[STUDY MATERIAL]
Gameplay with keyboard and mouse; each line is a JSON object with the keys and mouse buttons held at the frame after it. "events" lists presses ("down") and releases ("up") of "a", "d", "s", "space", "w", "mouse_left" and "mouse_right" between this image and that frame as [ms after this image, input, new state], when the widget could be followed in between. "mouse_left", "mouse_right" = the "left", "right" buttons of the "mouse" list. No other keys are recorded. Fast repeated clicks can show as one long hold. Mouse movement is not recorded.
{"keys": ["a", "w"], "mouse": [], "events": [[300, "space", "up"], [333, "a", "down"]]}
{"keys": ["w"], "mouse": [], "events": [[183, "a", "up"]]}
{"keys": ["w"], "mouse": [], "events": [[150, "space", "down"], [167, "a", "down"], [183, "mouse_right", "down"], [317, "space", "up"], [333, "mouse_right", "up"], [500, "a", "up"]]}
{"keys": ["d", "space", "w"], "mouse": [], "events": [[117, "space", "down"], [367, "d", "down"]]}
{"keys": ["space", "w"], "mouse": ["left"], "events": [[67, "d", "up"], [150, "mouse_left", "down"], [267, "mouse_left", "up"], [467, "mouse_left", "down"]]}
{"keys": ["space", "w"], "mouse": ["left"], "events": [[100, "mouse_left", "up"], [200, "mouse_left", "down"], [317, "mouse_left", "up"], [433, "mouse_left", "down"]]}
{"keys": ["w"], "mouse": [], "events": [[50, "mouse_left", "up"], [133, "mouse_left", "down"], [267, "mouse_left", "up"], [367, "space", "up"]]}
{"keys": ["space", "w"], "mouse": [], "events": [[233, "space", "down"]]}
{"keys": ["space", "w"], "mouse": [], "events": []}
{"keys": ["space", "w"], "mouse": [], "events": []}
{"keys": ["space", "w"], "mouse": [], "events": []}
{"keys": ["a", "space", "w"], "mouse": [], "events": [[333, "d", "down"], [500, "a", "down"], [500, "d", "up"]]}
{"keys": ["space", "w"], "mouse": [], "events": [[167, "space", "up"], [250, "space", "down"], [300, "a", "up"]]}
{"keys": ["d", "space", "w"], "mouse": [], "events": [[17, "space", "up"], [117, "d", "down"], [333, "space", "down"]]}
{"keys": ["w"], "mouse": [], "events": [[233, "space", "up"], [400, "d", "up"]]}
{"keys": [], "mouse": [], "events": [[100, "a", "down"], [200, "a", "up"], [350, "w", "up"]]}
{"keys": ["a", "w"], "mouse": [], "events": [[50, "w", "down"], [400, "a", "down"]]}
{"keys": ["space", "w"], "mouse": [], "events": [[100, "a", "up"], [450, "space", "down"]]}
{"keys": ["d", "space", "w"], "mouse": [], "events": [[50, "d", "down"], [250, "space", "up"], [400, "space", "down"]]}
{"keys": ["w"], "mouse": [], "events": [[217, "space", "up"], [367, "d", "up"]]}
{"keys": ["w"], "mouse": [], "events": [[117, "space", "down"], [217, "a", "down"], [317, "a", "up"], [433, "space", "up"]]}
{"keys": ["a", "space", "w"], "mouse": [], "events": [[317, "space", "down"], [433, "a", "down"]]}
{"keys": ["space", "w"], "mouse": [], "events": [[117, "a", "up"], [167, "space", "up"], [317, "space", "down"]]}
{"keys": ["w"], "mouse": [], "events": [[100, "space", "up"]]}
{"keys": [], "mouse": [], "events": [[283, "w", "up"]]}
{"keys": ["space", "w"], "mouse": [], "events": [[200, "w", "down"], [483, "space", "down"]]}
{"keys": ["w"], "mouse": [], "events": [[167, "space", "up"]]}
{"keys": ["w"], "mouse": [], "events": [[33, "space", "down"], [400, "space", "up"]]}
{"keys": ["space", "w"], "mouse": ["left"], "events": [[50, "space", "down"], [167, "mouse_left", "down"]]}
[/STUDY MATERIAL]
_DESCRIPTION OF THE TASK_. Each entry above has to be duplicated exactly as it stands.

_PROBLEM SOLUTION_.
Gameplay with keyboard and mouse; each line is a JSON object with the keys and mouse buttons held at the frame after it. "events" lists presses ("down") and releases ("up") of "a", "d", "s", "space", "w", "mouse_left" and "mouse_right" between this image and that frame as [ms after this image, input, new state], when the widget could be followed in between. "mouse_left", "mouse_right" = the "left", "right" buttons of the "mouse" list. No other keys are recorded. Fast repeated clicks can show as one long hold. Mouse movement is not recorded.
{"keys": ["a", "w"], "mouse": [], "events": [[300, "space", "up"], [333, "a", "down"]]}
{"keys": ["w"], "mouse": [], "events": [[183, "a", "up"]]}
{"keys": ["w"], "mouse": [], "events": [[150, "space", "down"], [167, "a", "down"], [183, "mouse_right", "down"], [317, "space", "up"], [333, "mouse_right", "up"], [500, "a", "up"]]}
{"keys": ["d", "space", "w"], "mouse": [], "events": [[117, "space", "down"], [367, "d", "down"]]}
{"keys": ["space", "w"], "mouse": ["left"], "events": [[67, "d", "up"], [150, "mouse_left", "down"], [267, "mouse_left", "up"], [467, "mouse_left", "down"]]}
{"keys": ["space", "w"], "mouse": ["left"], "events": [[100, "mouse_left", "up"], [200, "mouse_left", "down"], [317, "mouse_left", "up"], [433, "mouse_left", "down"]]}
{"keys": ["w"], "mouse": [], "events": [[50, "mouse_left", "up"], [133, "mouse_left", "down"], [267, "mouse_left", "up"], [367, "space", "up"]]}
{"keys": ["space", "w"], "mouse": [], "events": [[233, "space", "down"]]}
{"keys": ["space", "w"], "mouse": [], "events": []}
{"keys": ["space", "w"], "mouse": [], "events": []}
{"keys": ["space", "w"], "mouse": [], "events": []}
{"keys": ["a", "space", "w"], "mouse": [], "events": [[333, "d", "down"], [500, "a", "down"], [500, "d", "up"]]}
{"keys": ["space", "w"], "mouse": [], "events": [[167, "space", "up"], [250, "space", "down"], [300, "a", "up"]]}
{"keys": ["d", "space", "w"], "mouse": [], "events": [[17, "space", "up"], [117, "d", "down"], [333, "space", "down"]]}
{"keys": ["w"], "mouse": [], "events": [[233, "space", "up"], [400, "d", "up"]]}
{"keys": [], "mouse": [], "events": [[100, "a", "down"], [200, "a", "up"], [350, "w", "up"]]}
{"keys": ["a", "w"], "mouse": [], "events": [[50, "w", "down"], [400, "a", "down"]]}
{"keys": ["space", "w"], "mouse": [], "events": [[100, "a", "up"], [450, "space", "down"]]}
{"keys": ["d", "space", "w"], "mouse": [], "events": [[50, "d", "down"], [250, "space", "up"], [400, "space", "down"]]}
{"keys": ["w"], "mouse": [], "events": [[217, "space", "up"], [367, "d", "up"]]}
{"keys": ["w"], "mouse": [], "events": [[117, "space", "down"], [217, "a", "down"], [317, "a", "up"], [433, "space", "up"]]}
{"keys": ["a", "space", "w"], "mouse": [], "events": [[317, "space", "down"], [433, "a", "down"]]}
{"keys": ["space", "w"], "mouse": [], "events": [[117, "a", "up"], [167, "space", "up"], [317, "space", "down"]]}
{"keys": ["w"], "mouse": [], "events": [[100, "space", "up"]]}
{"keys": [], "mouse": [], "events": [[283, "w", "up"]]}
{"keys": ["space", "w"], "mouse": [], "events": [[200, "w", "down"], [483, "space", "down"]]}
{"keys": ["w"], "mouse": [], "events": [[167, "space", "up"]]}
{"keys": ["w"], "mouse": [], "events": [[33, "space", "down"], [400, "space", "up"]]}
{"keys": ["space", "w"], "mouse": ["left"], "events": [[50, "space", "down"], [167, "mouse_left", "down"]]}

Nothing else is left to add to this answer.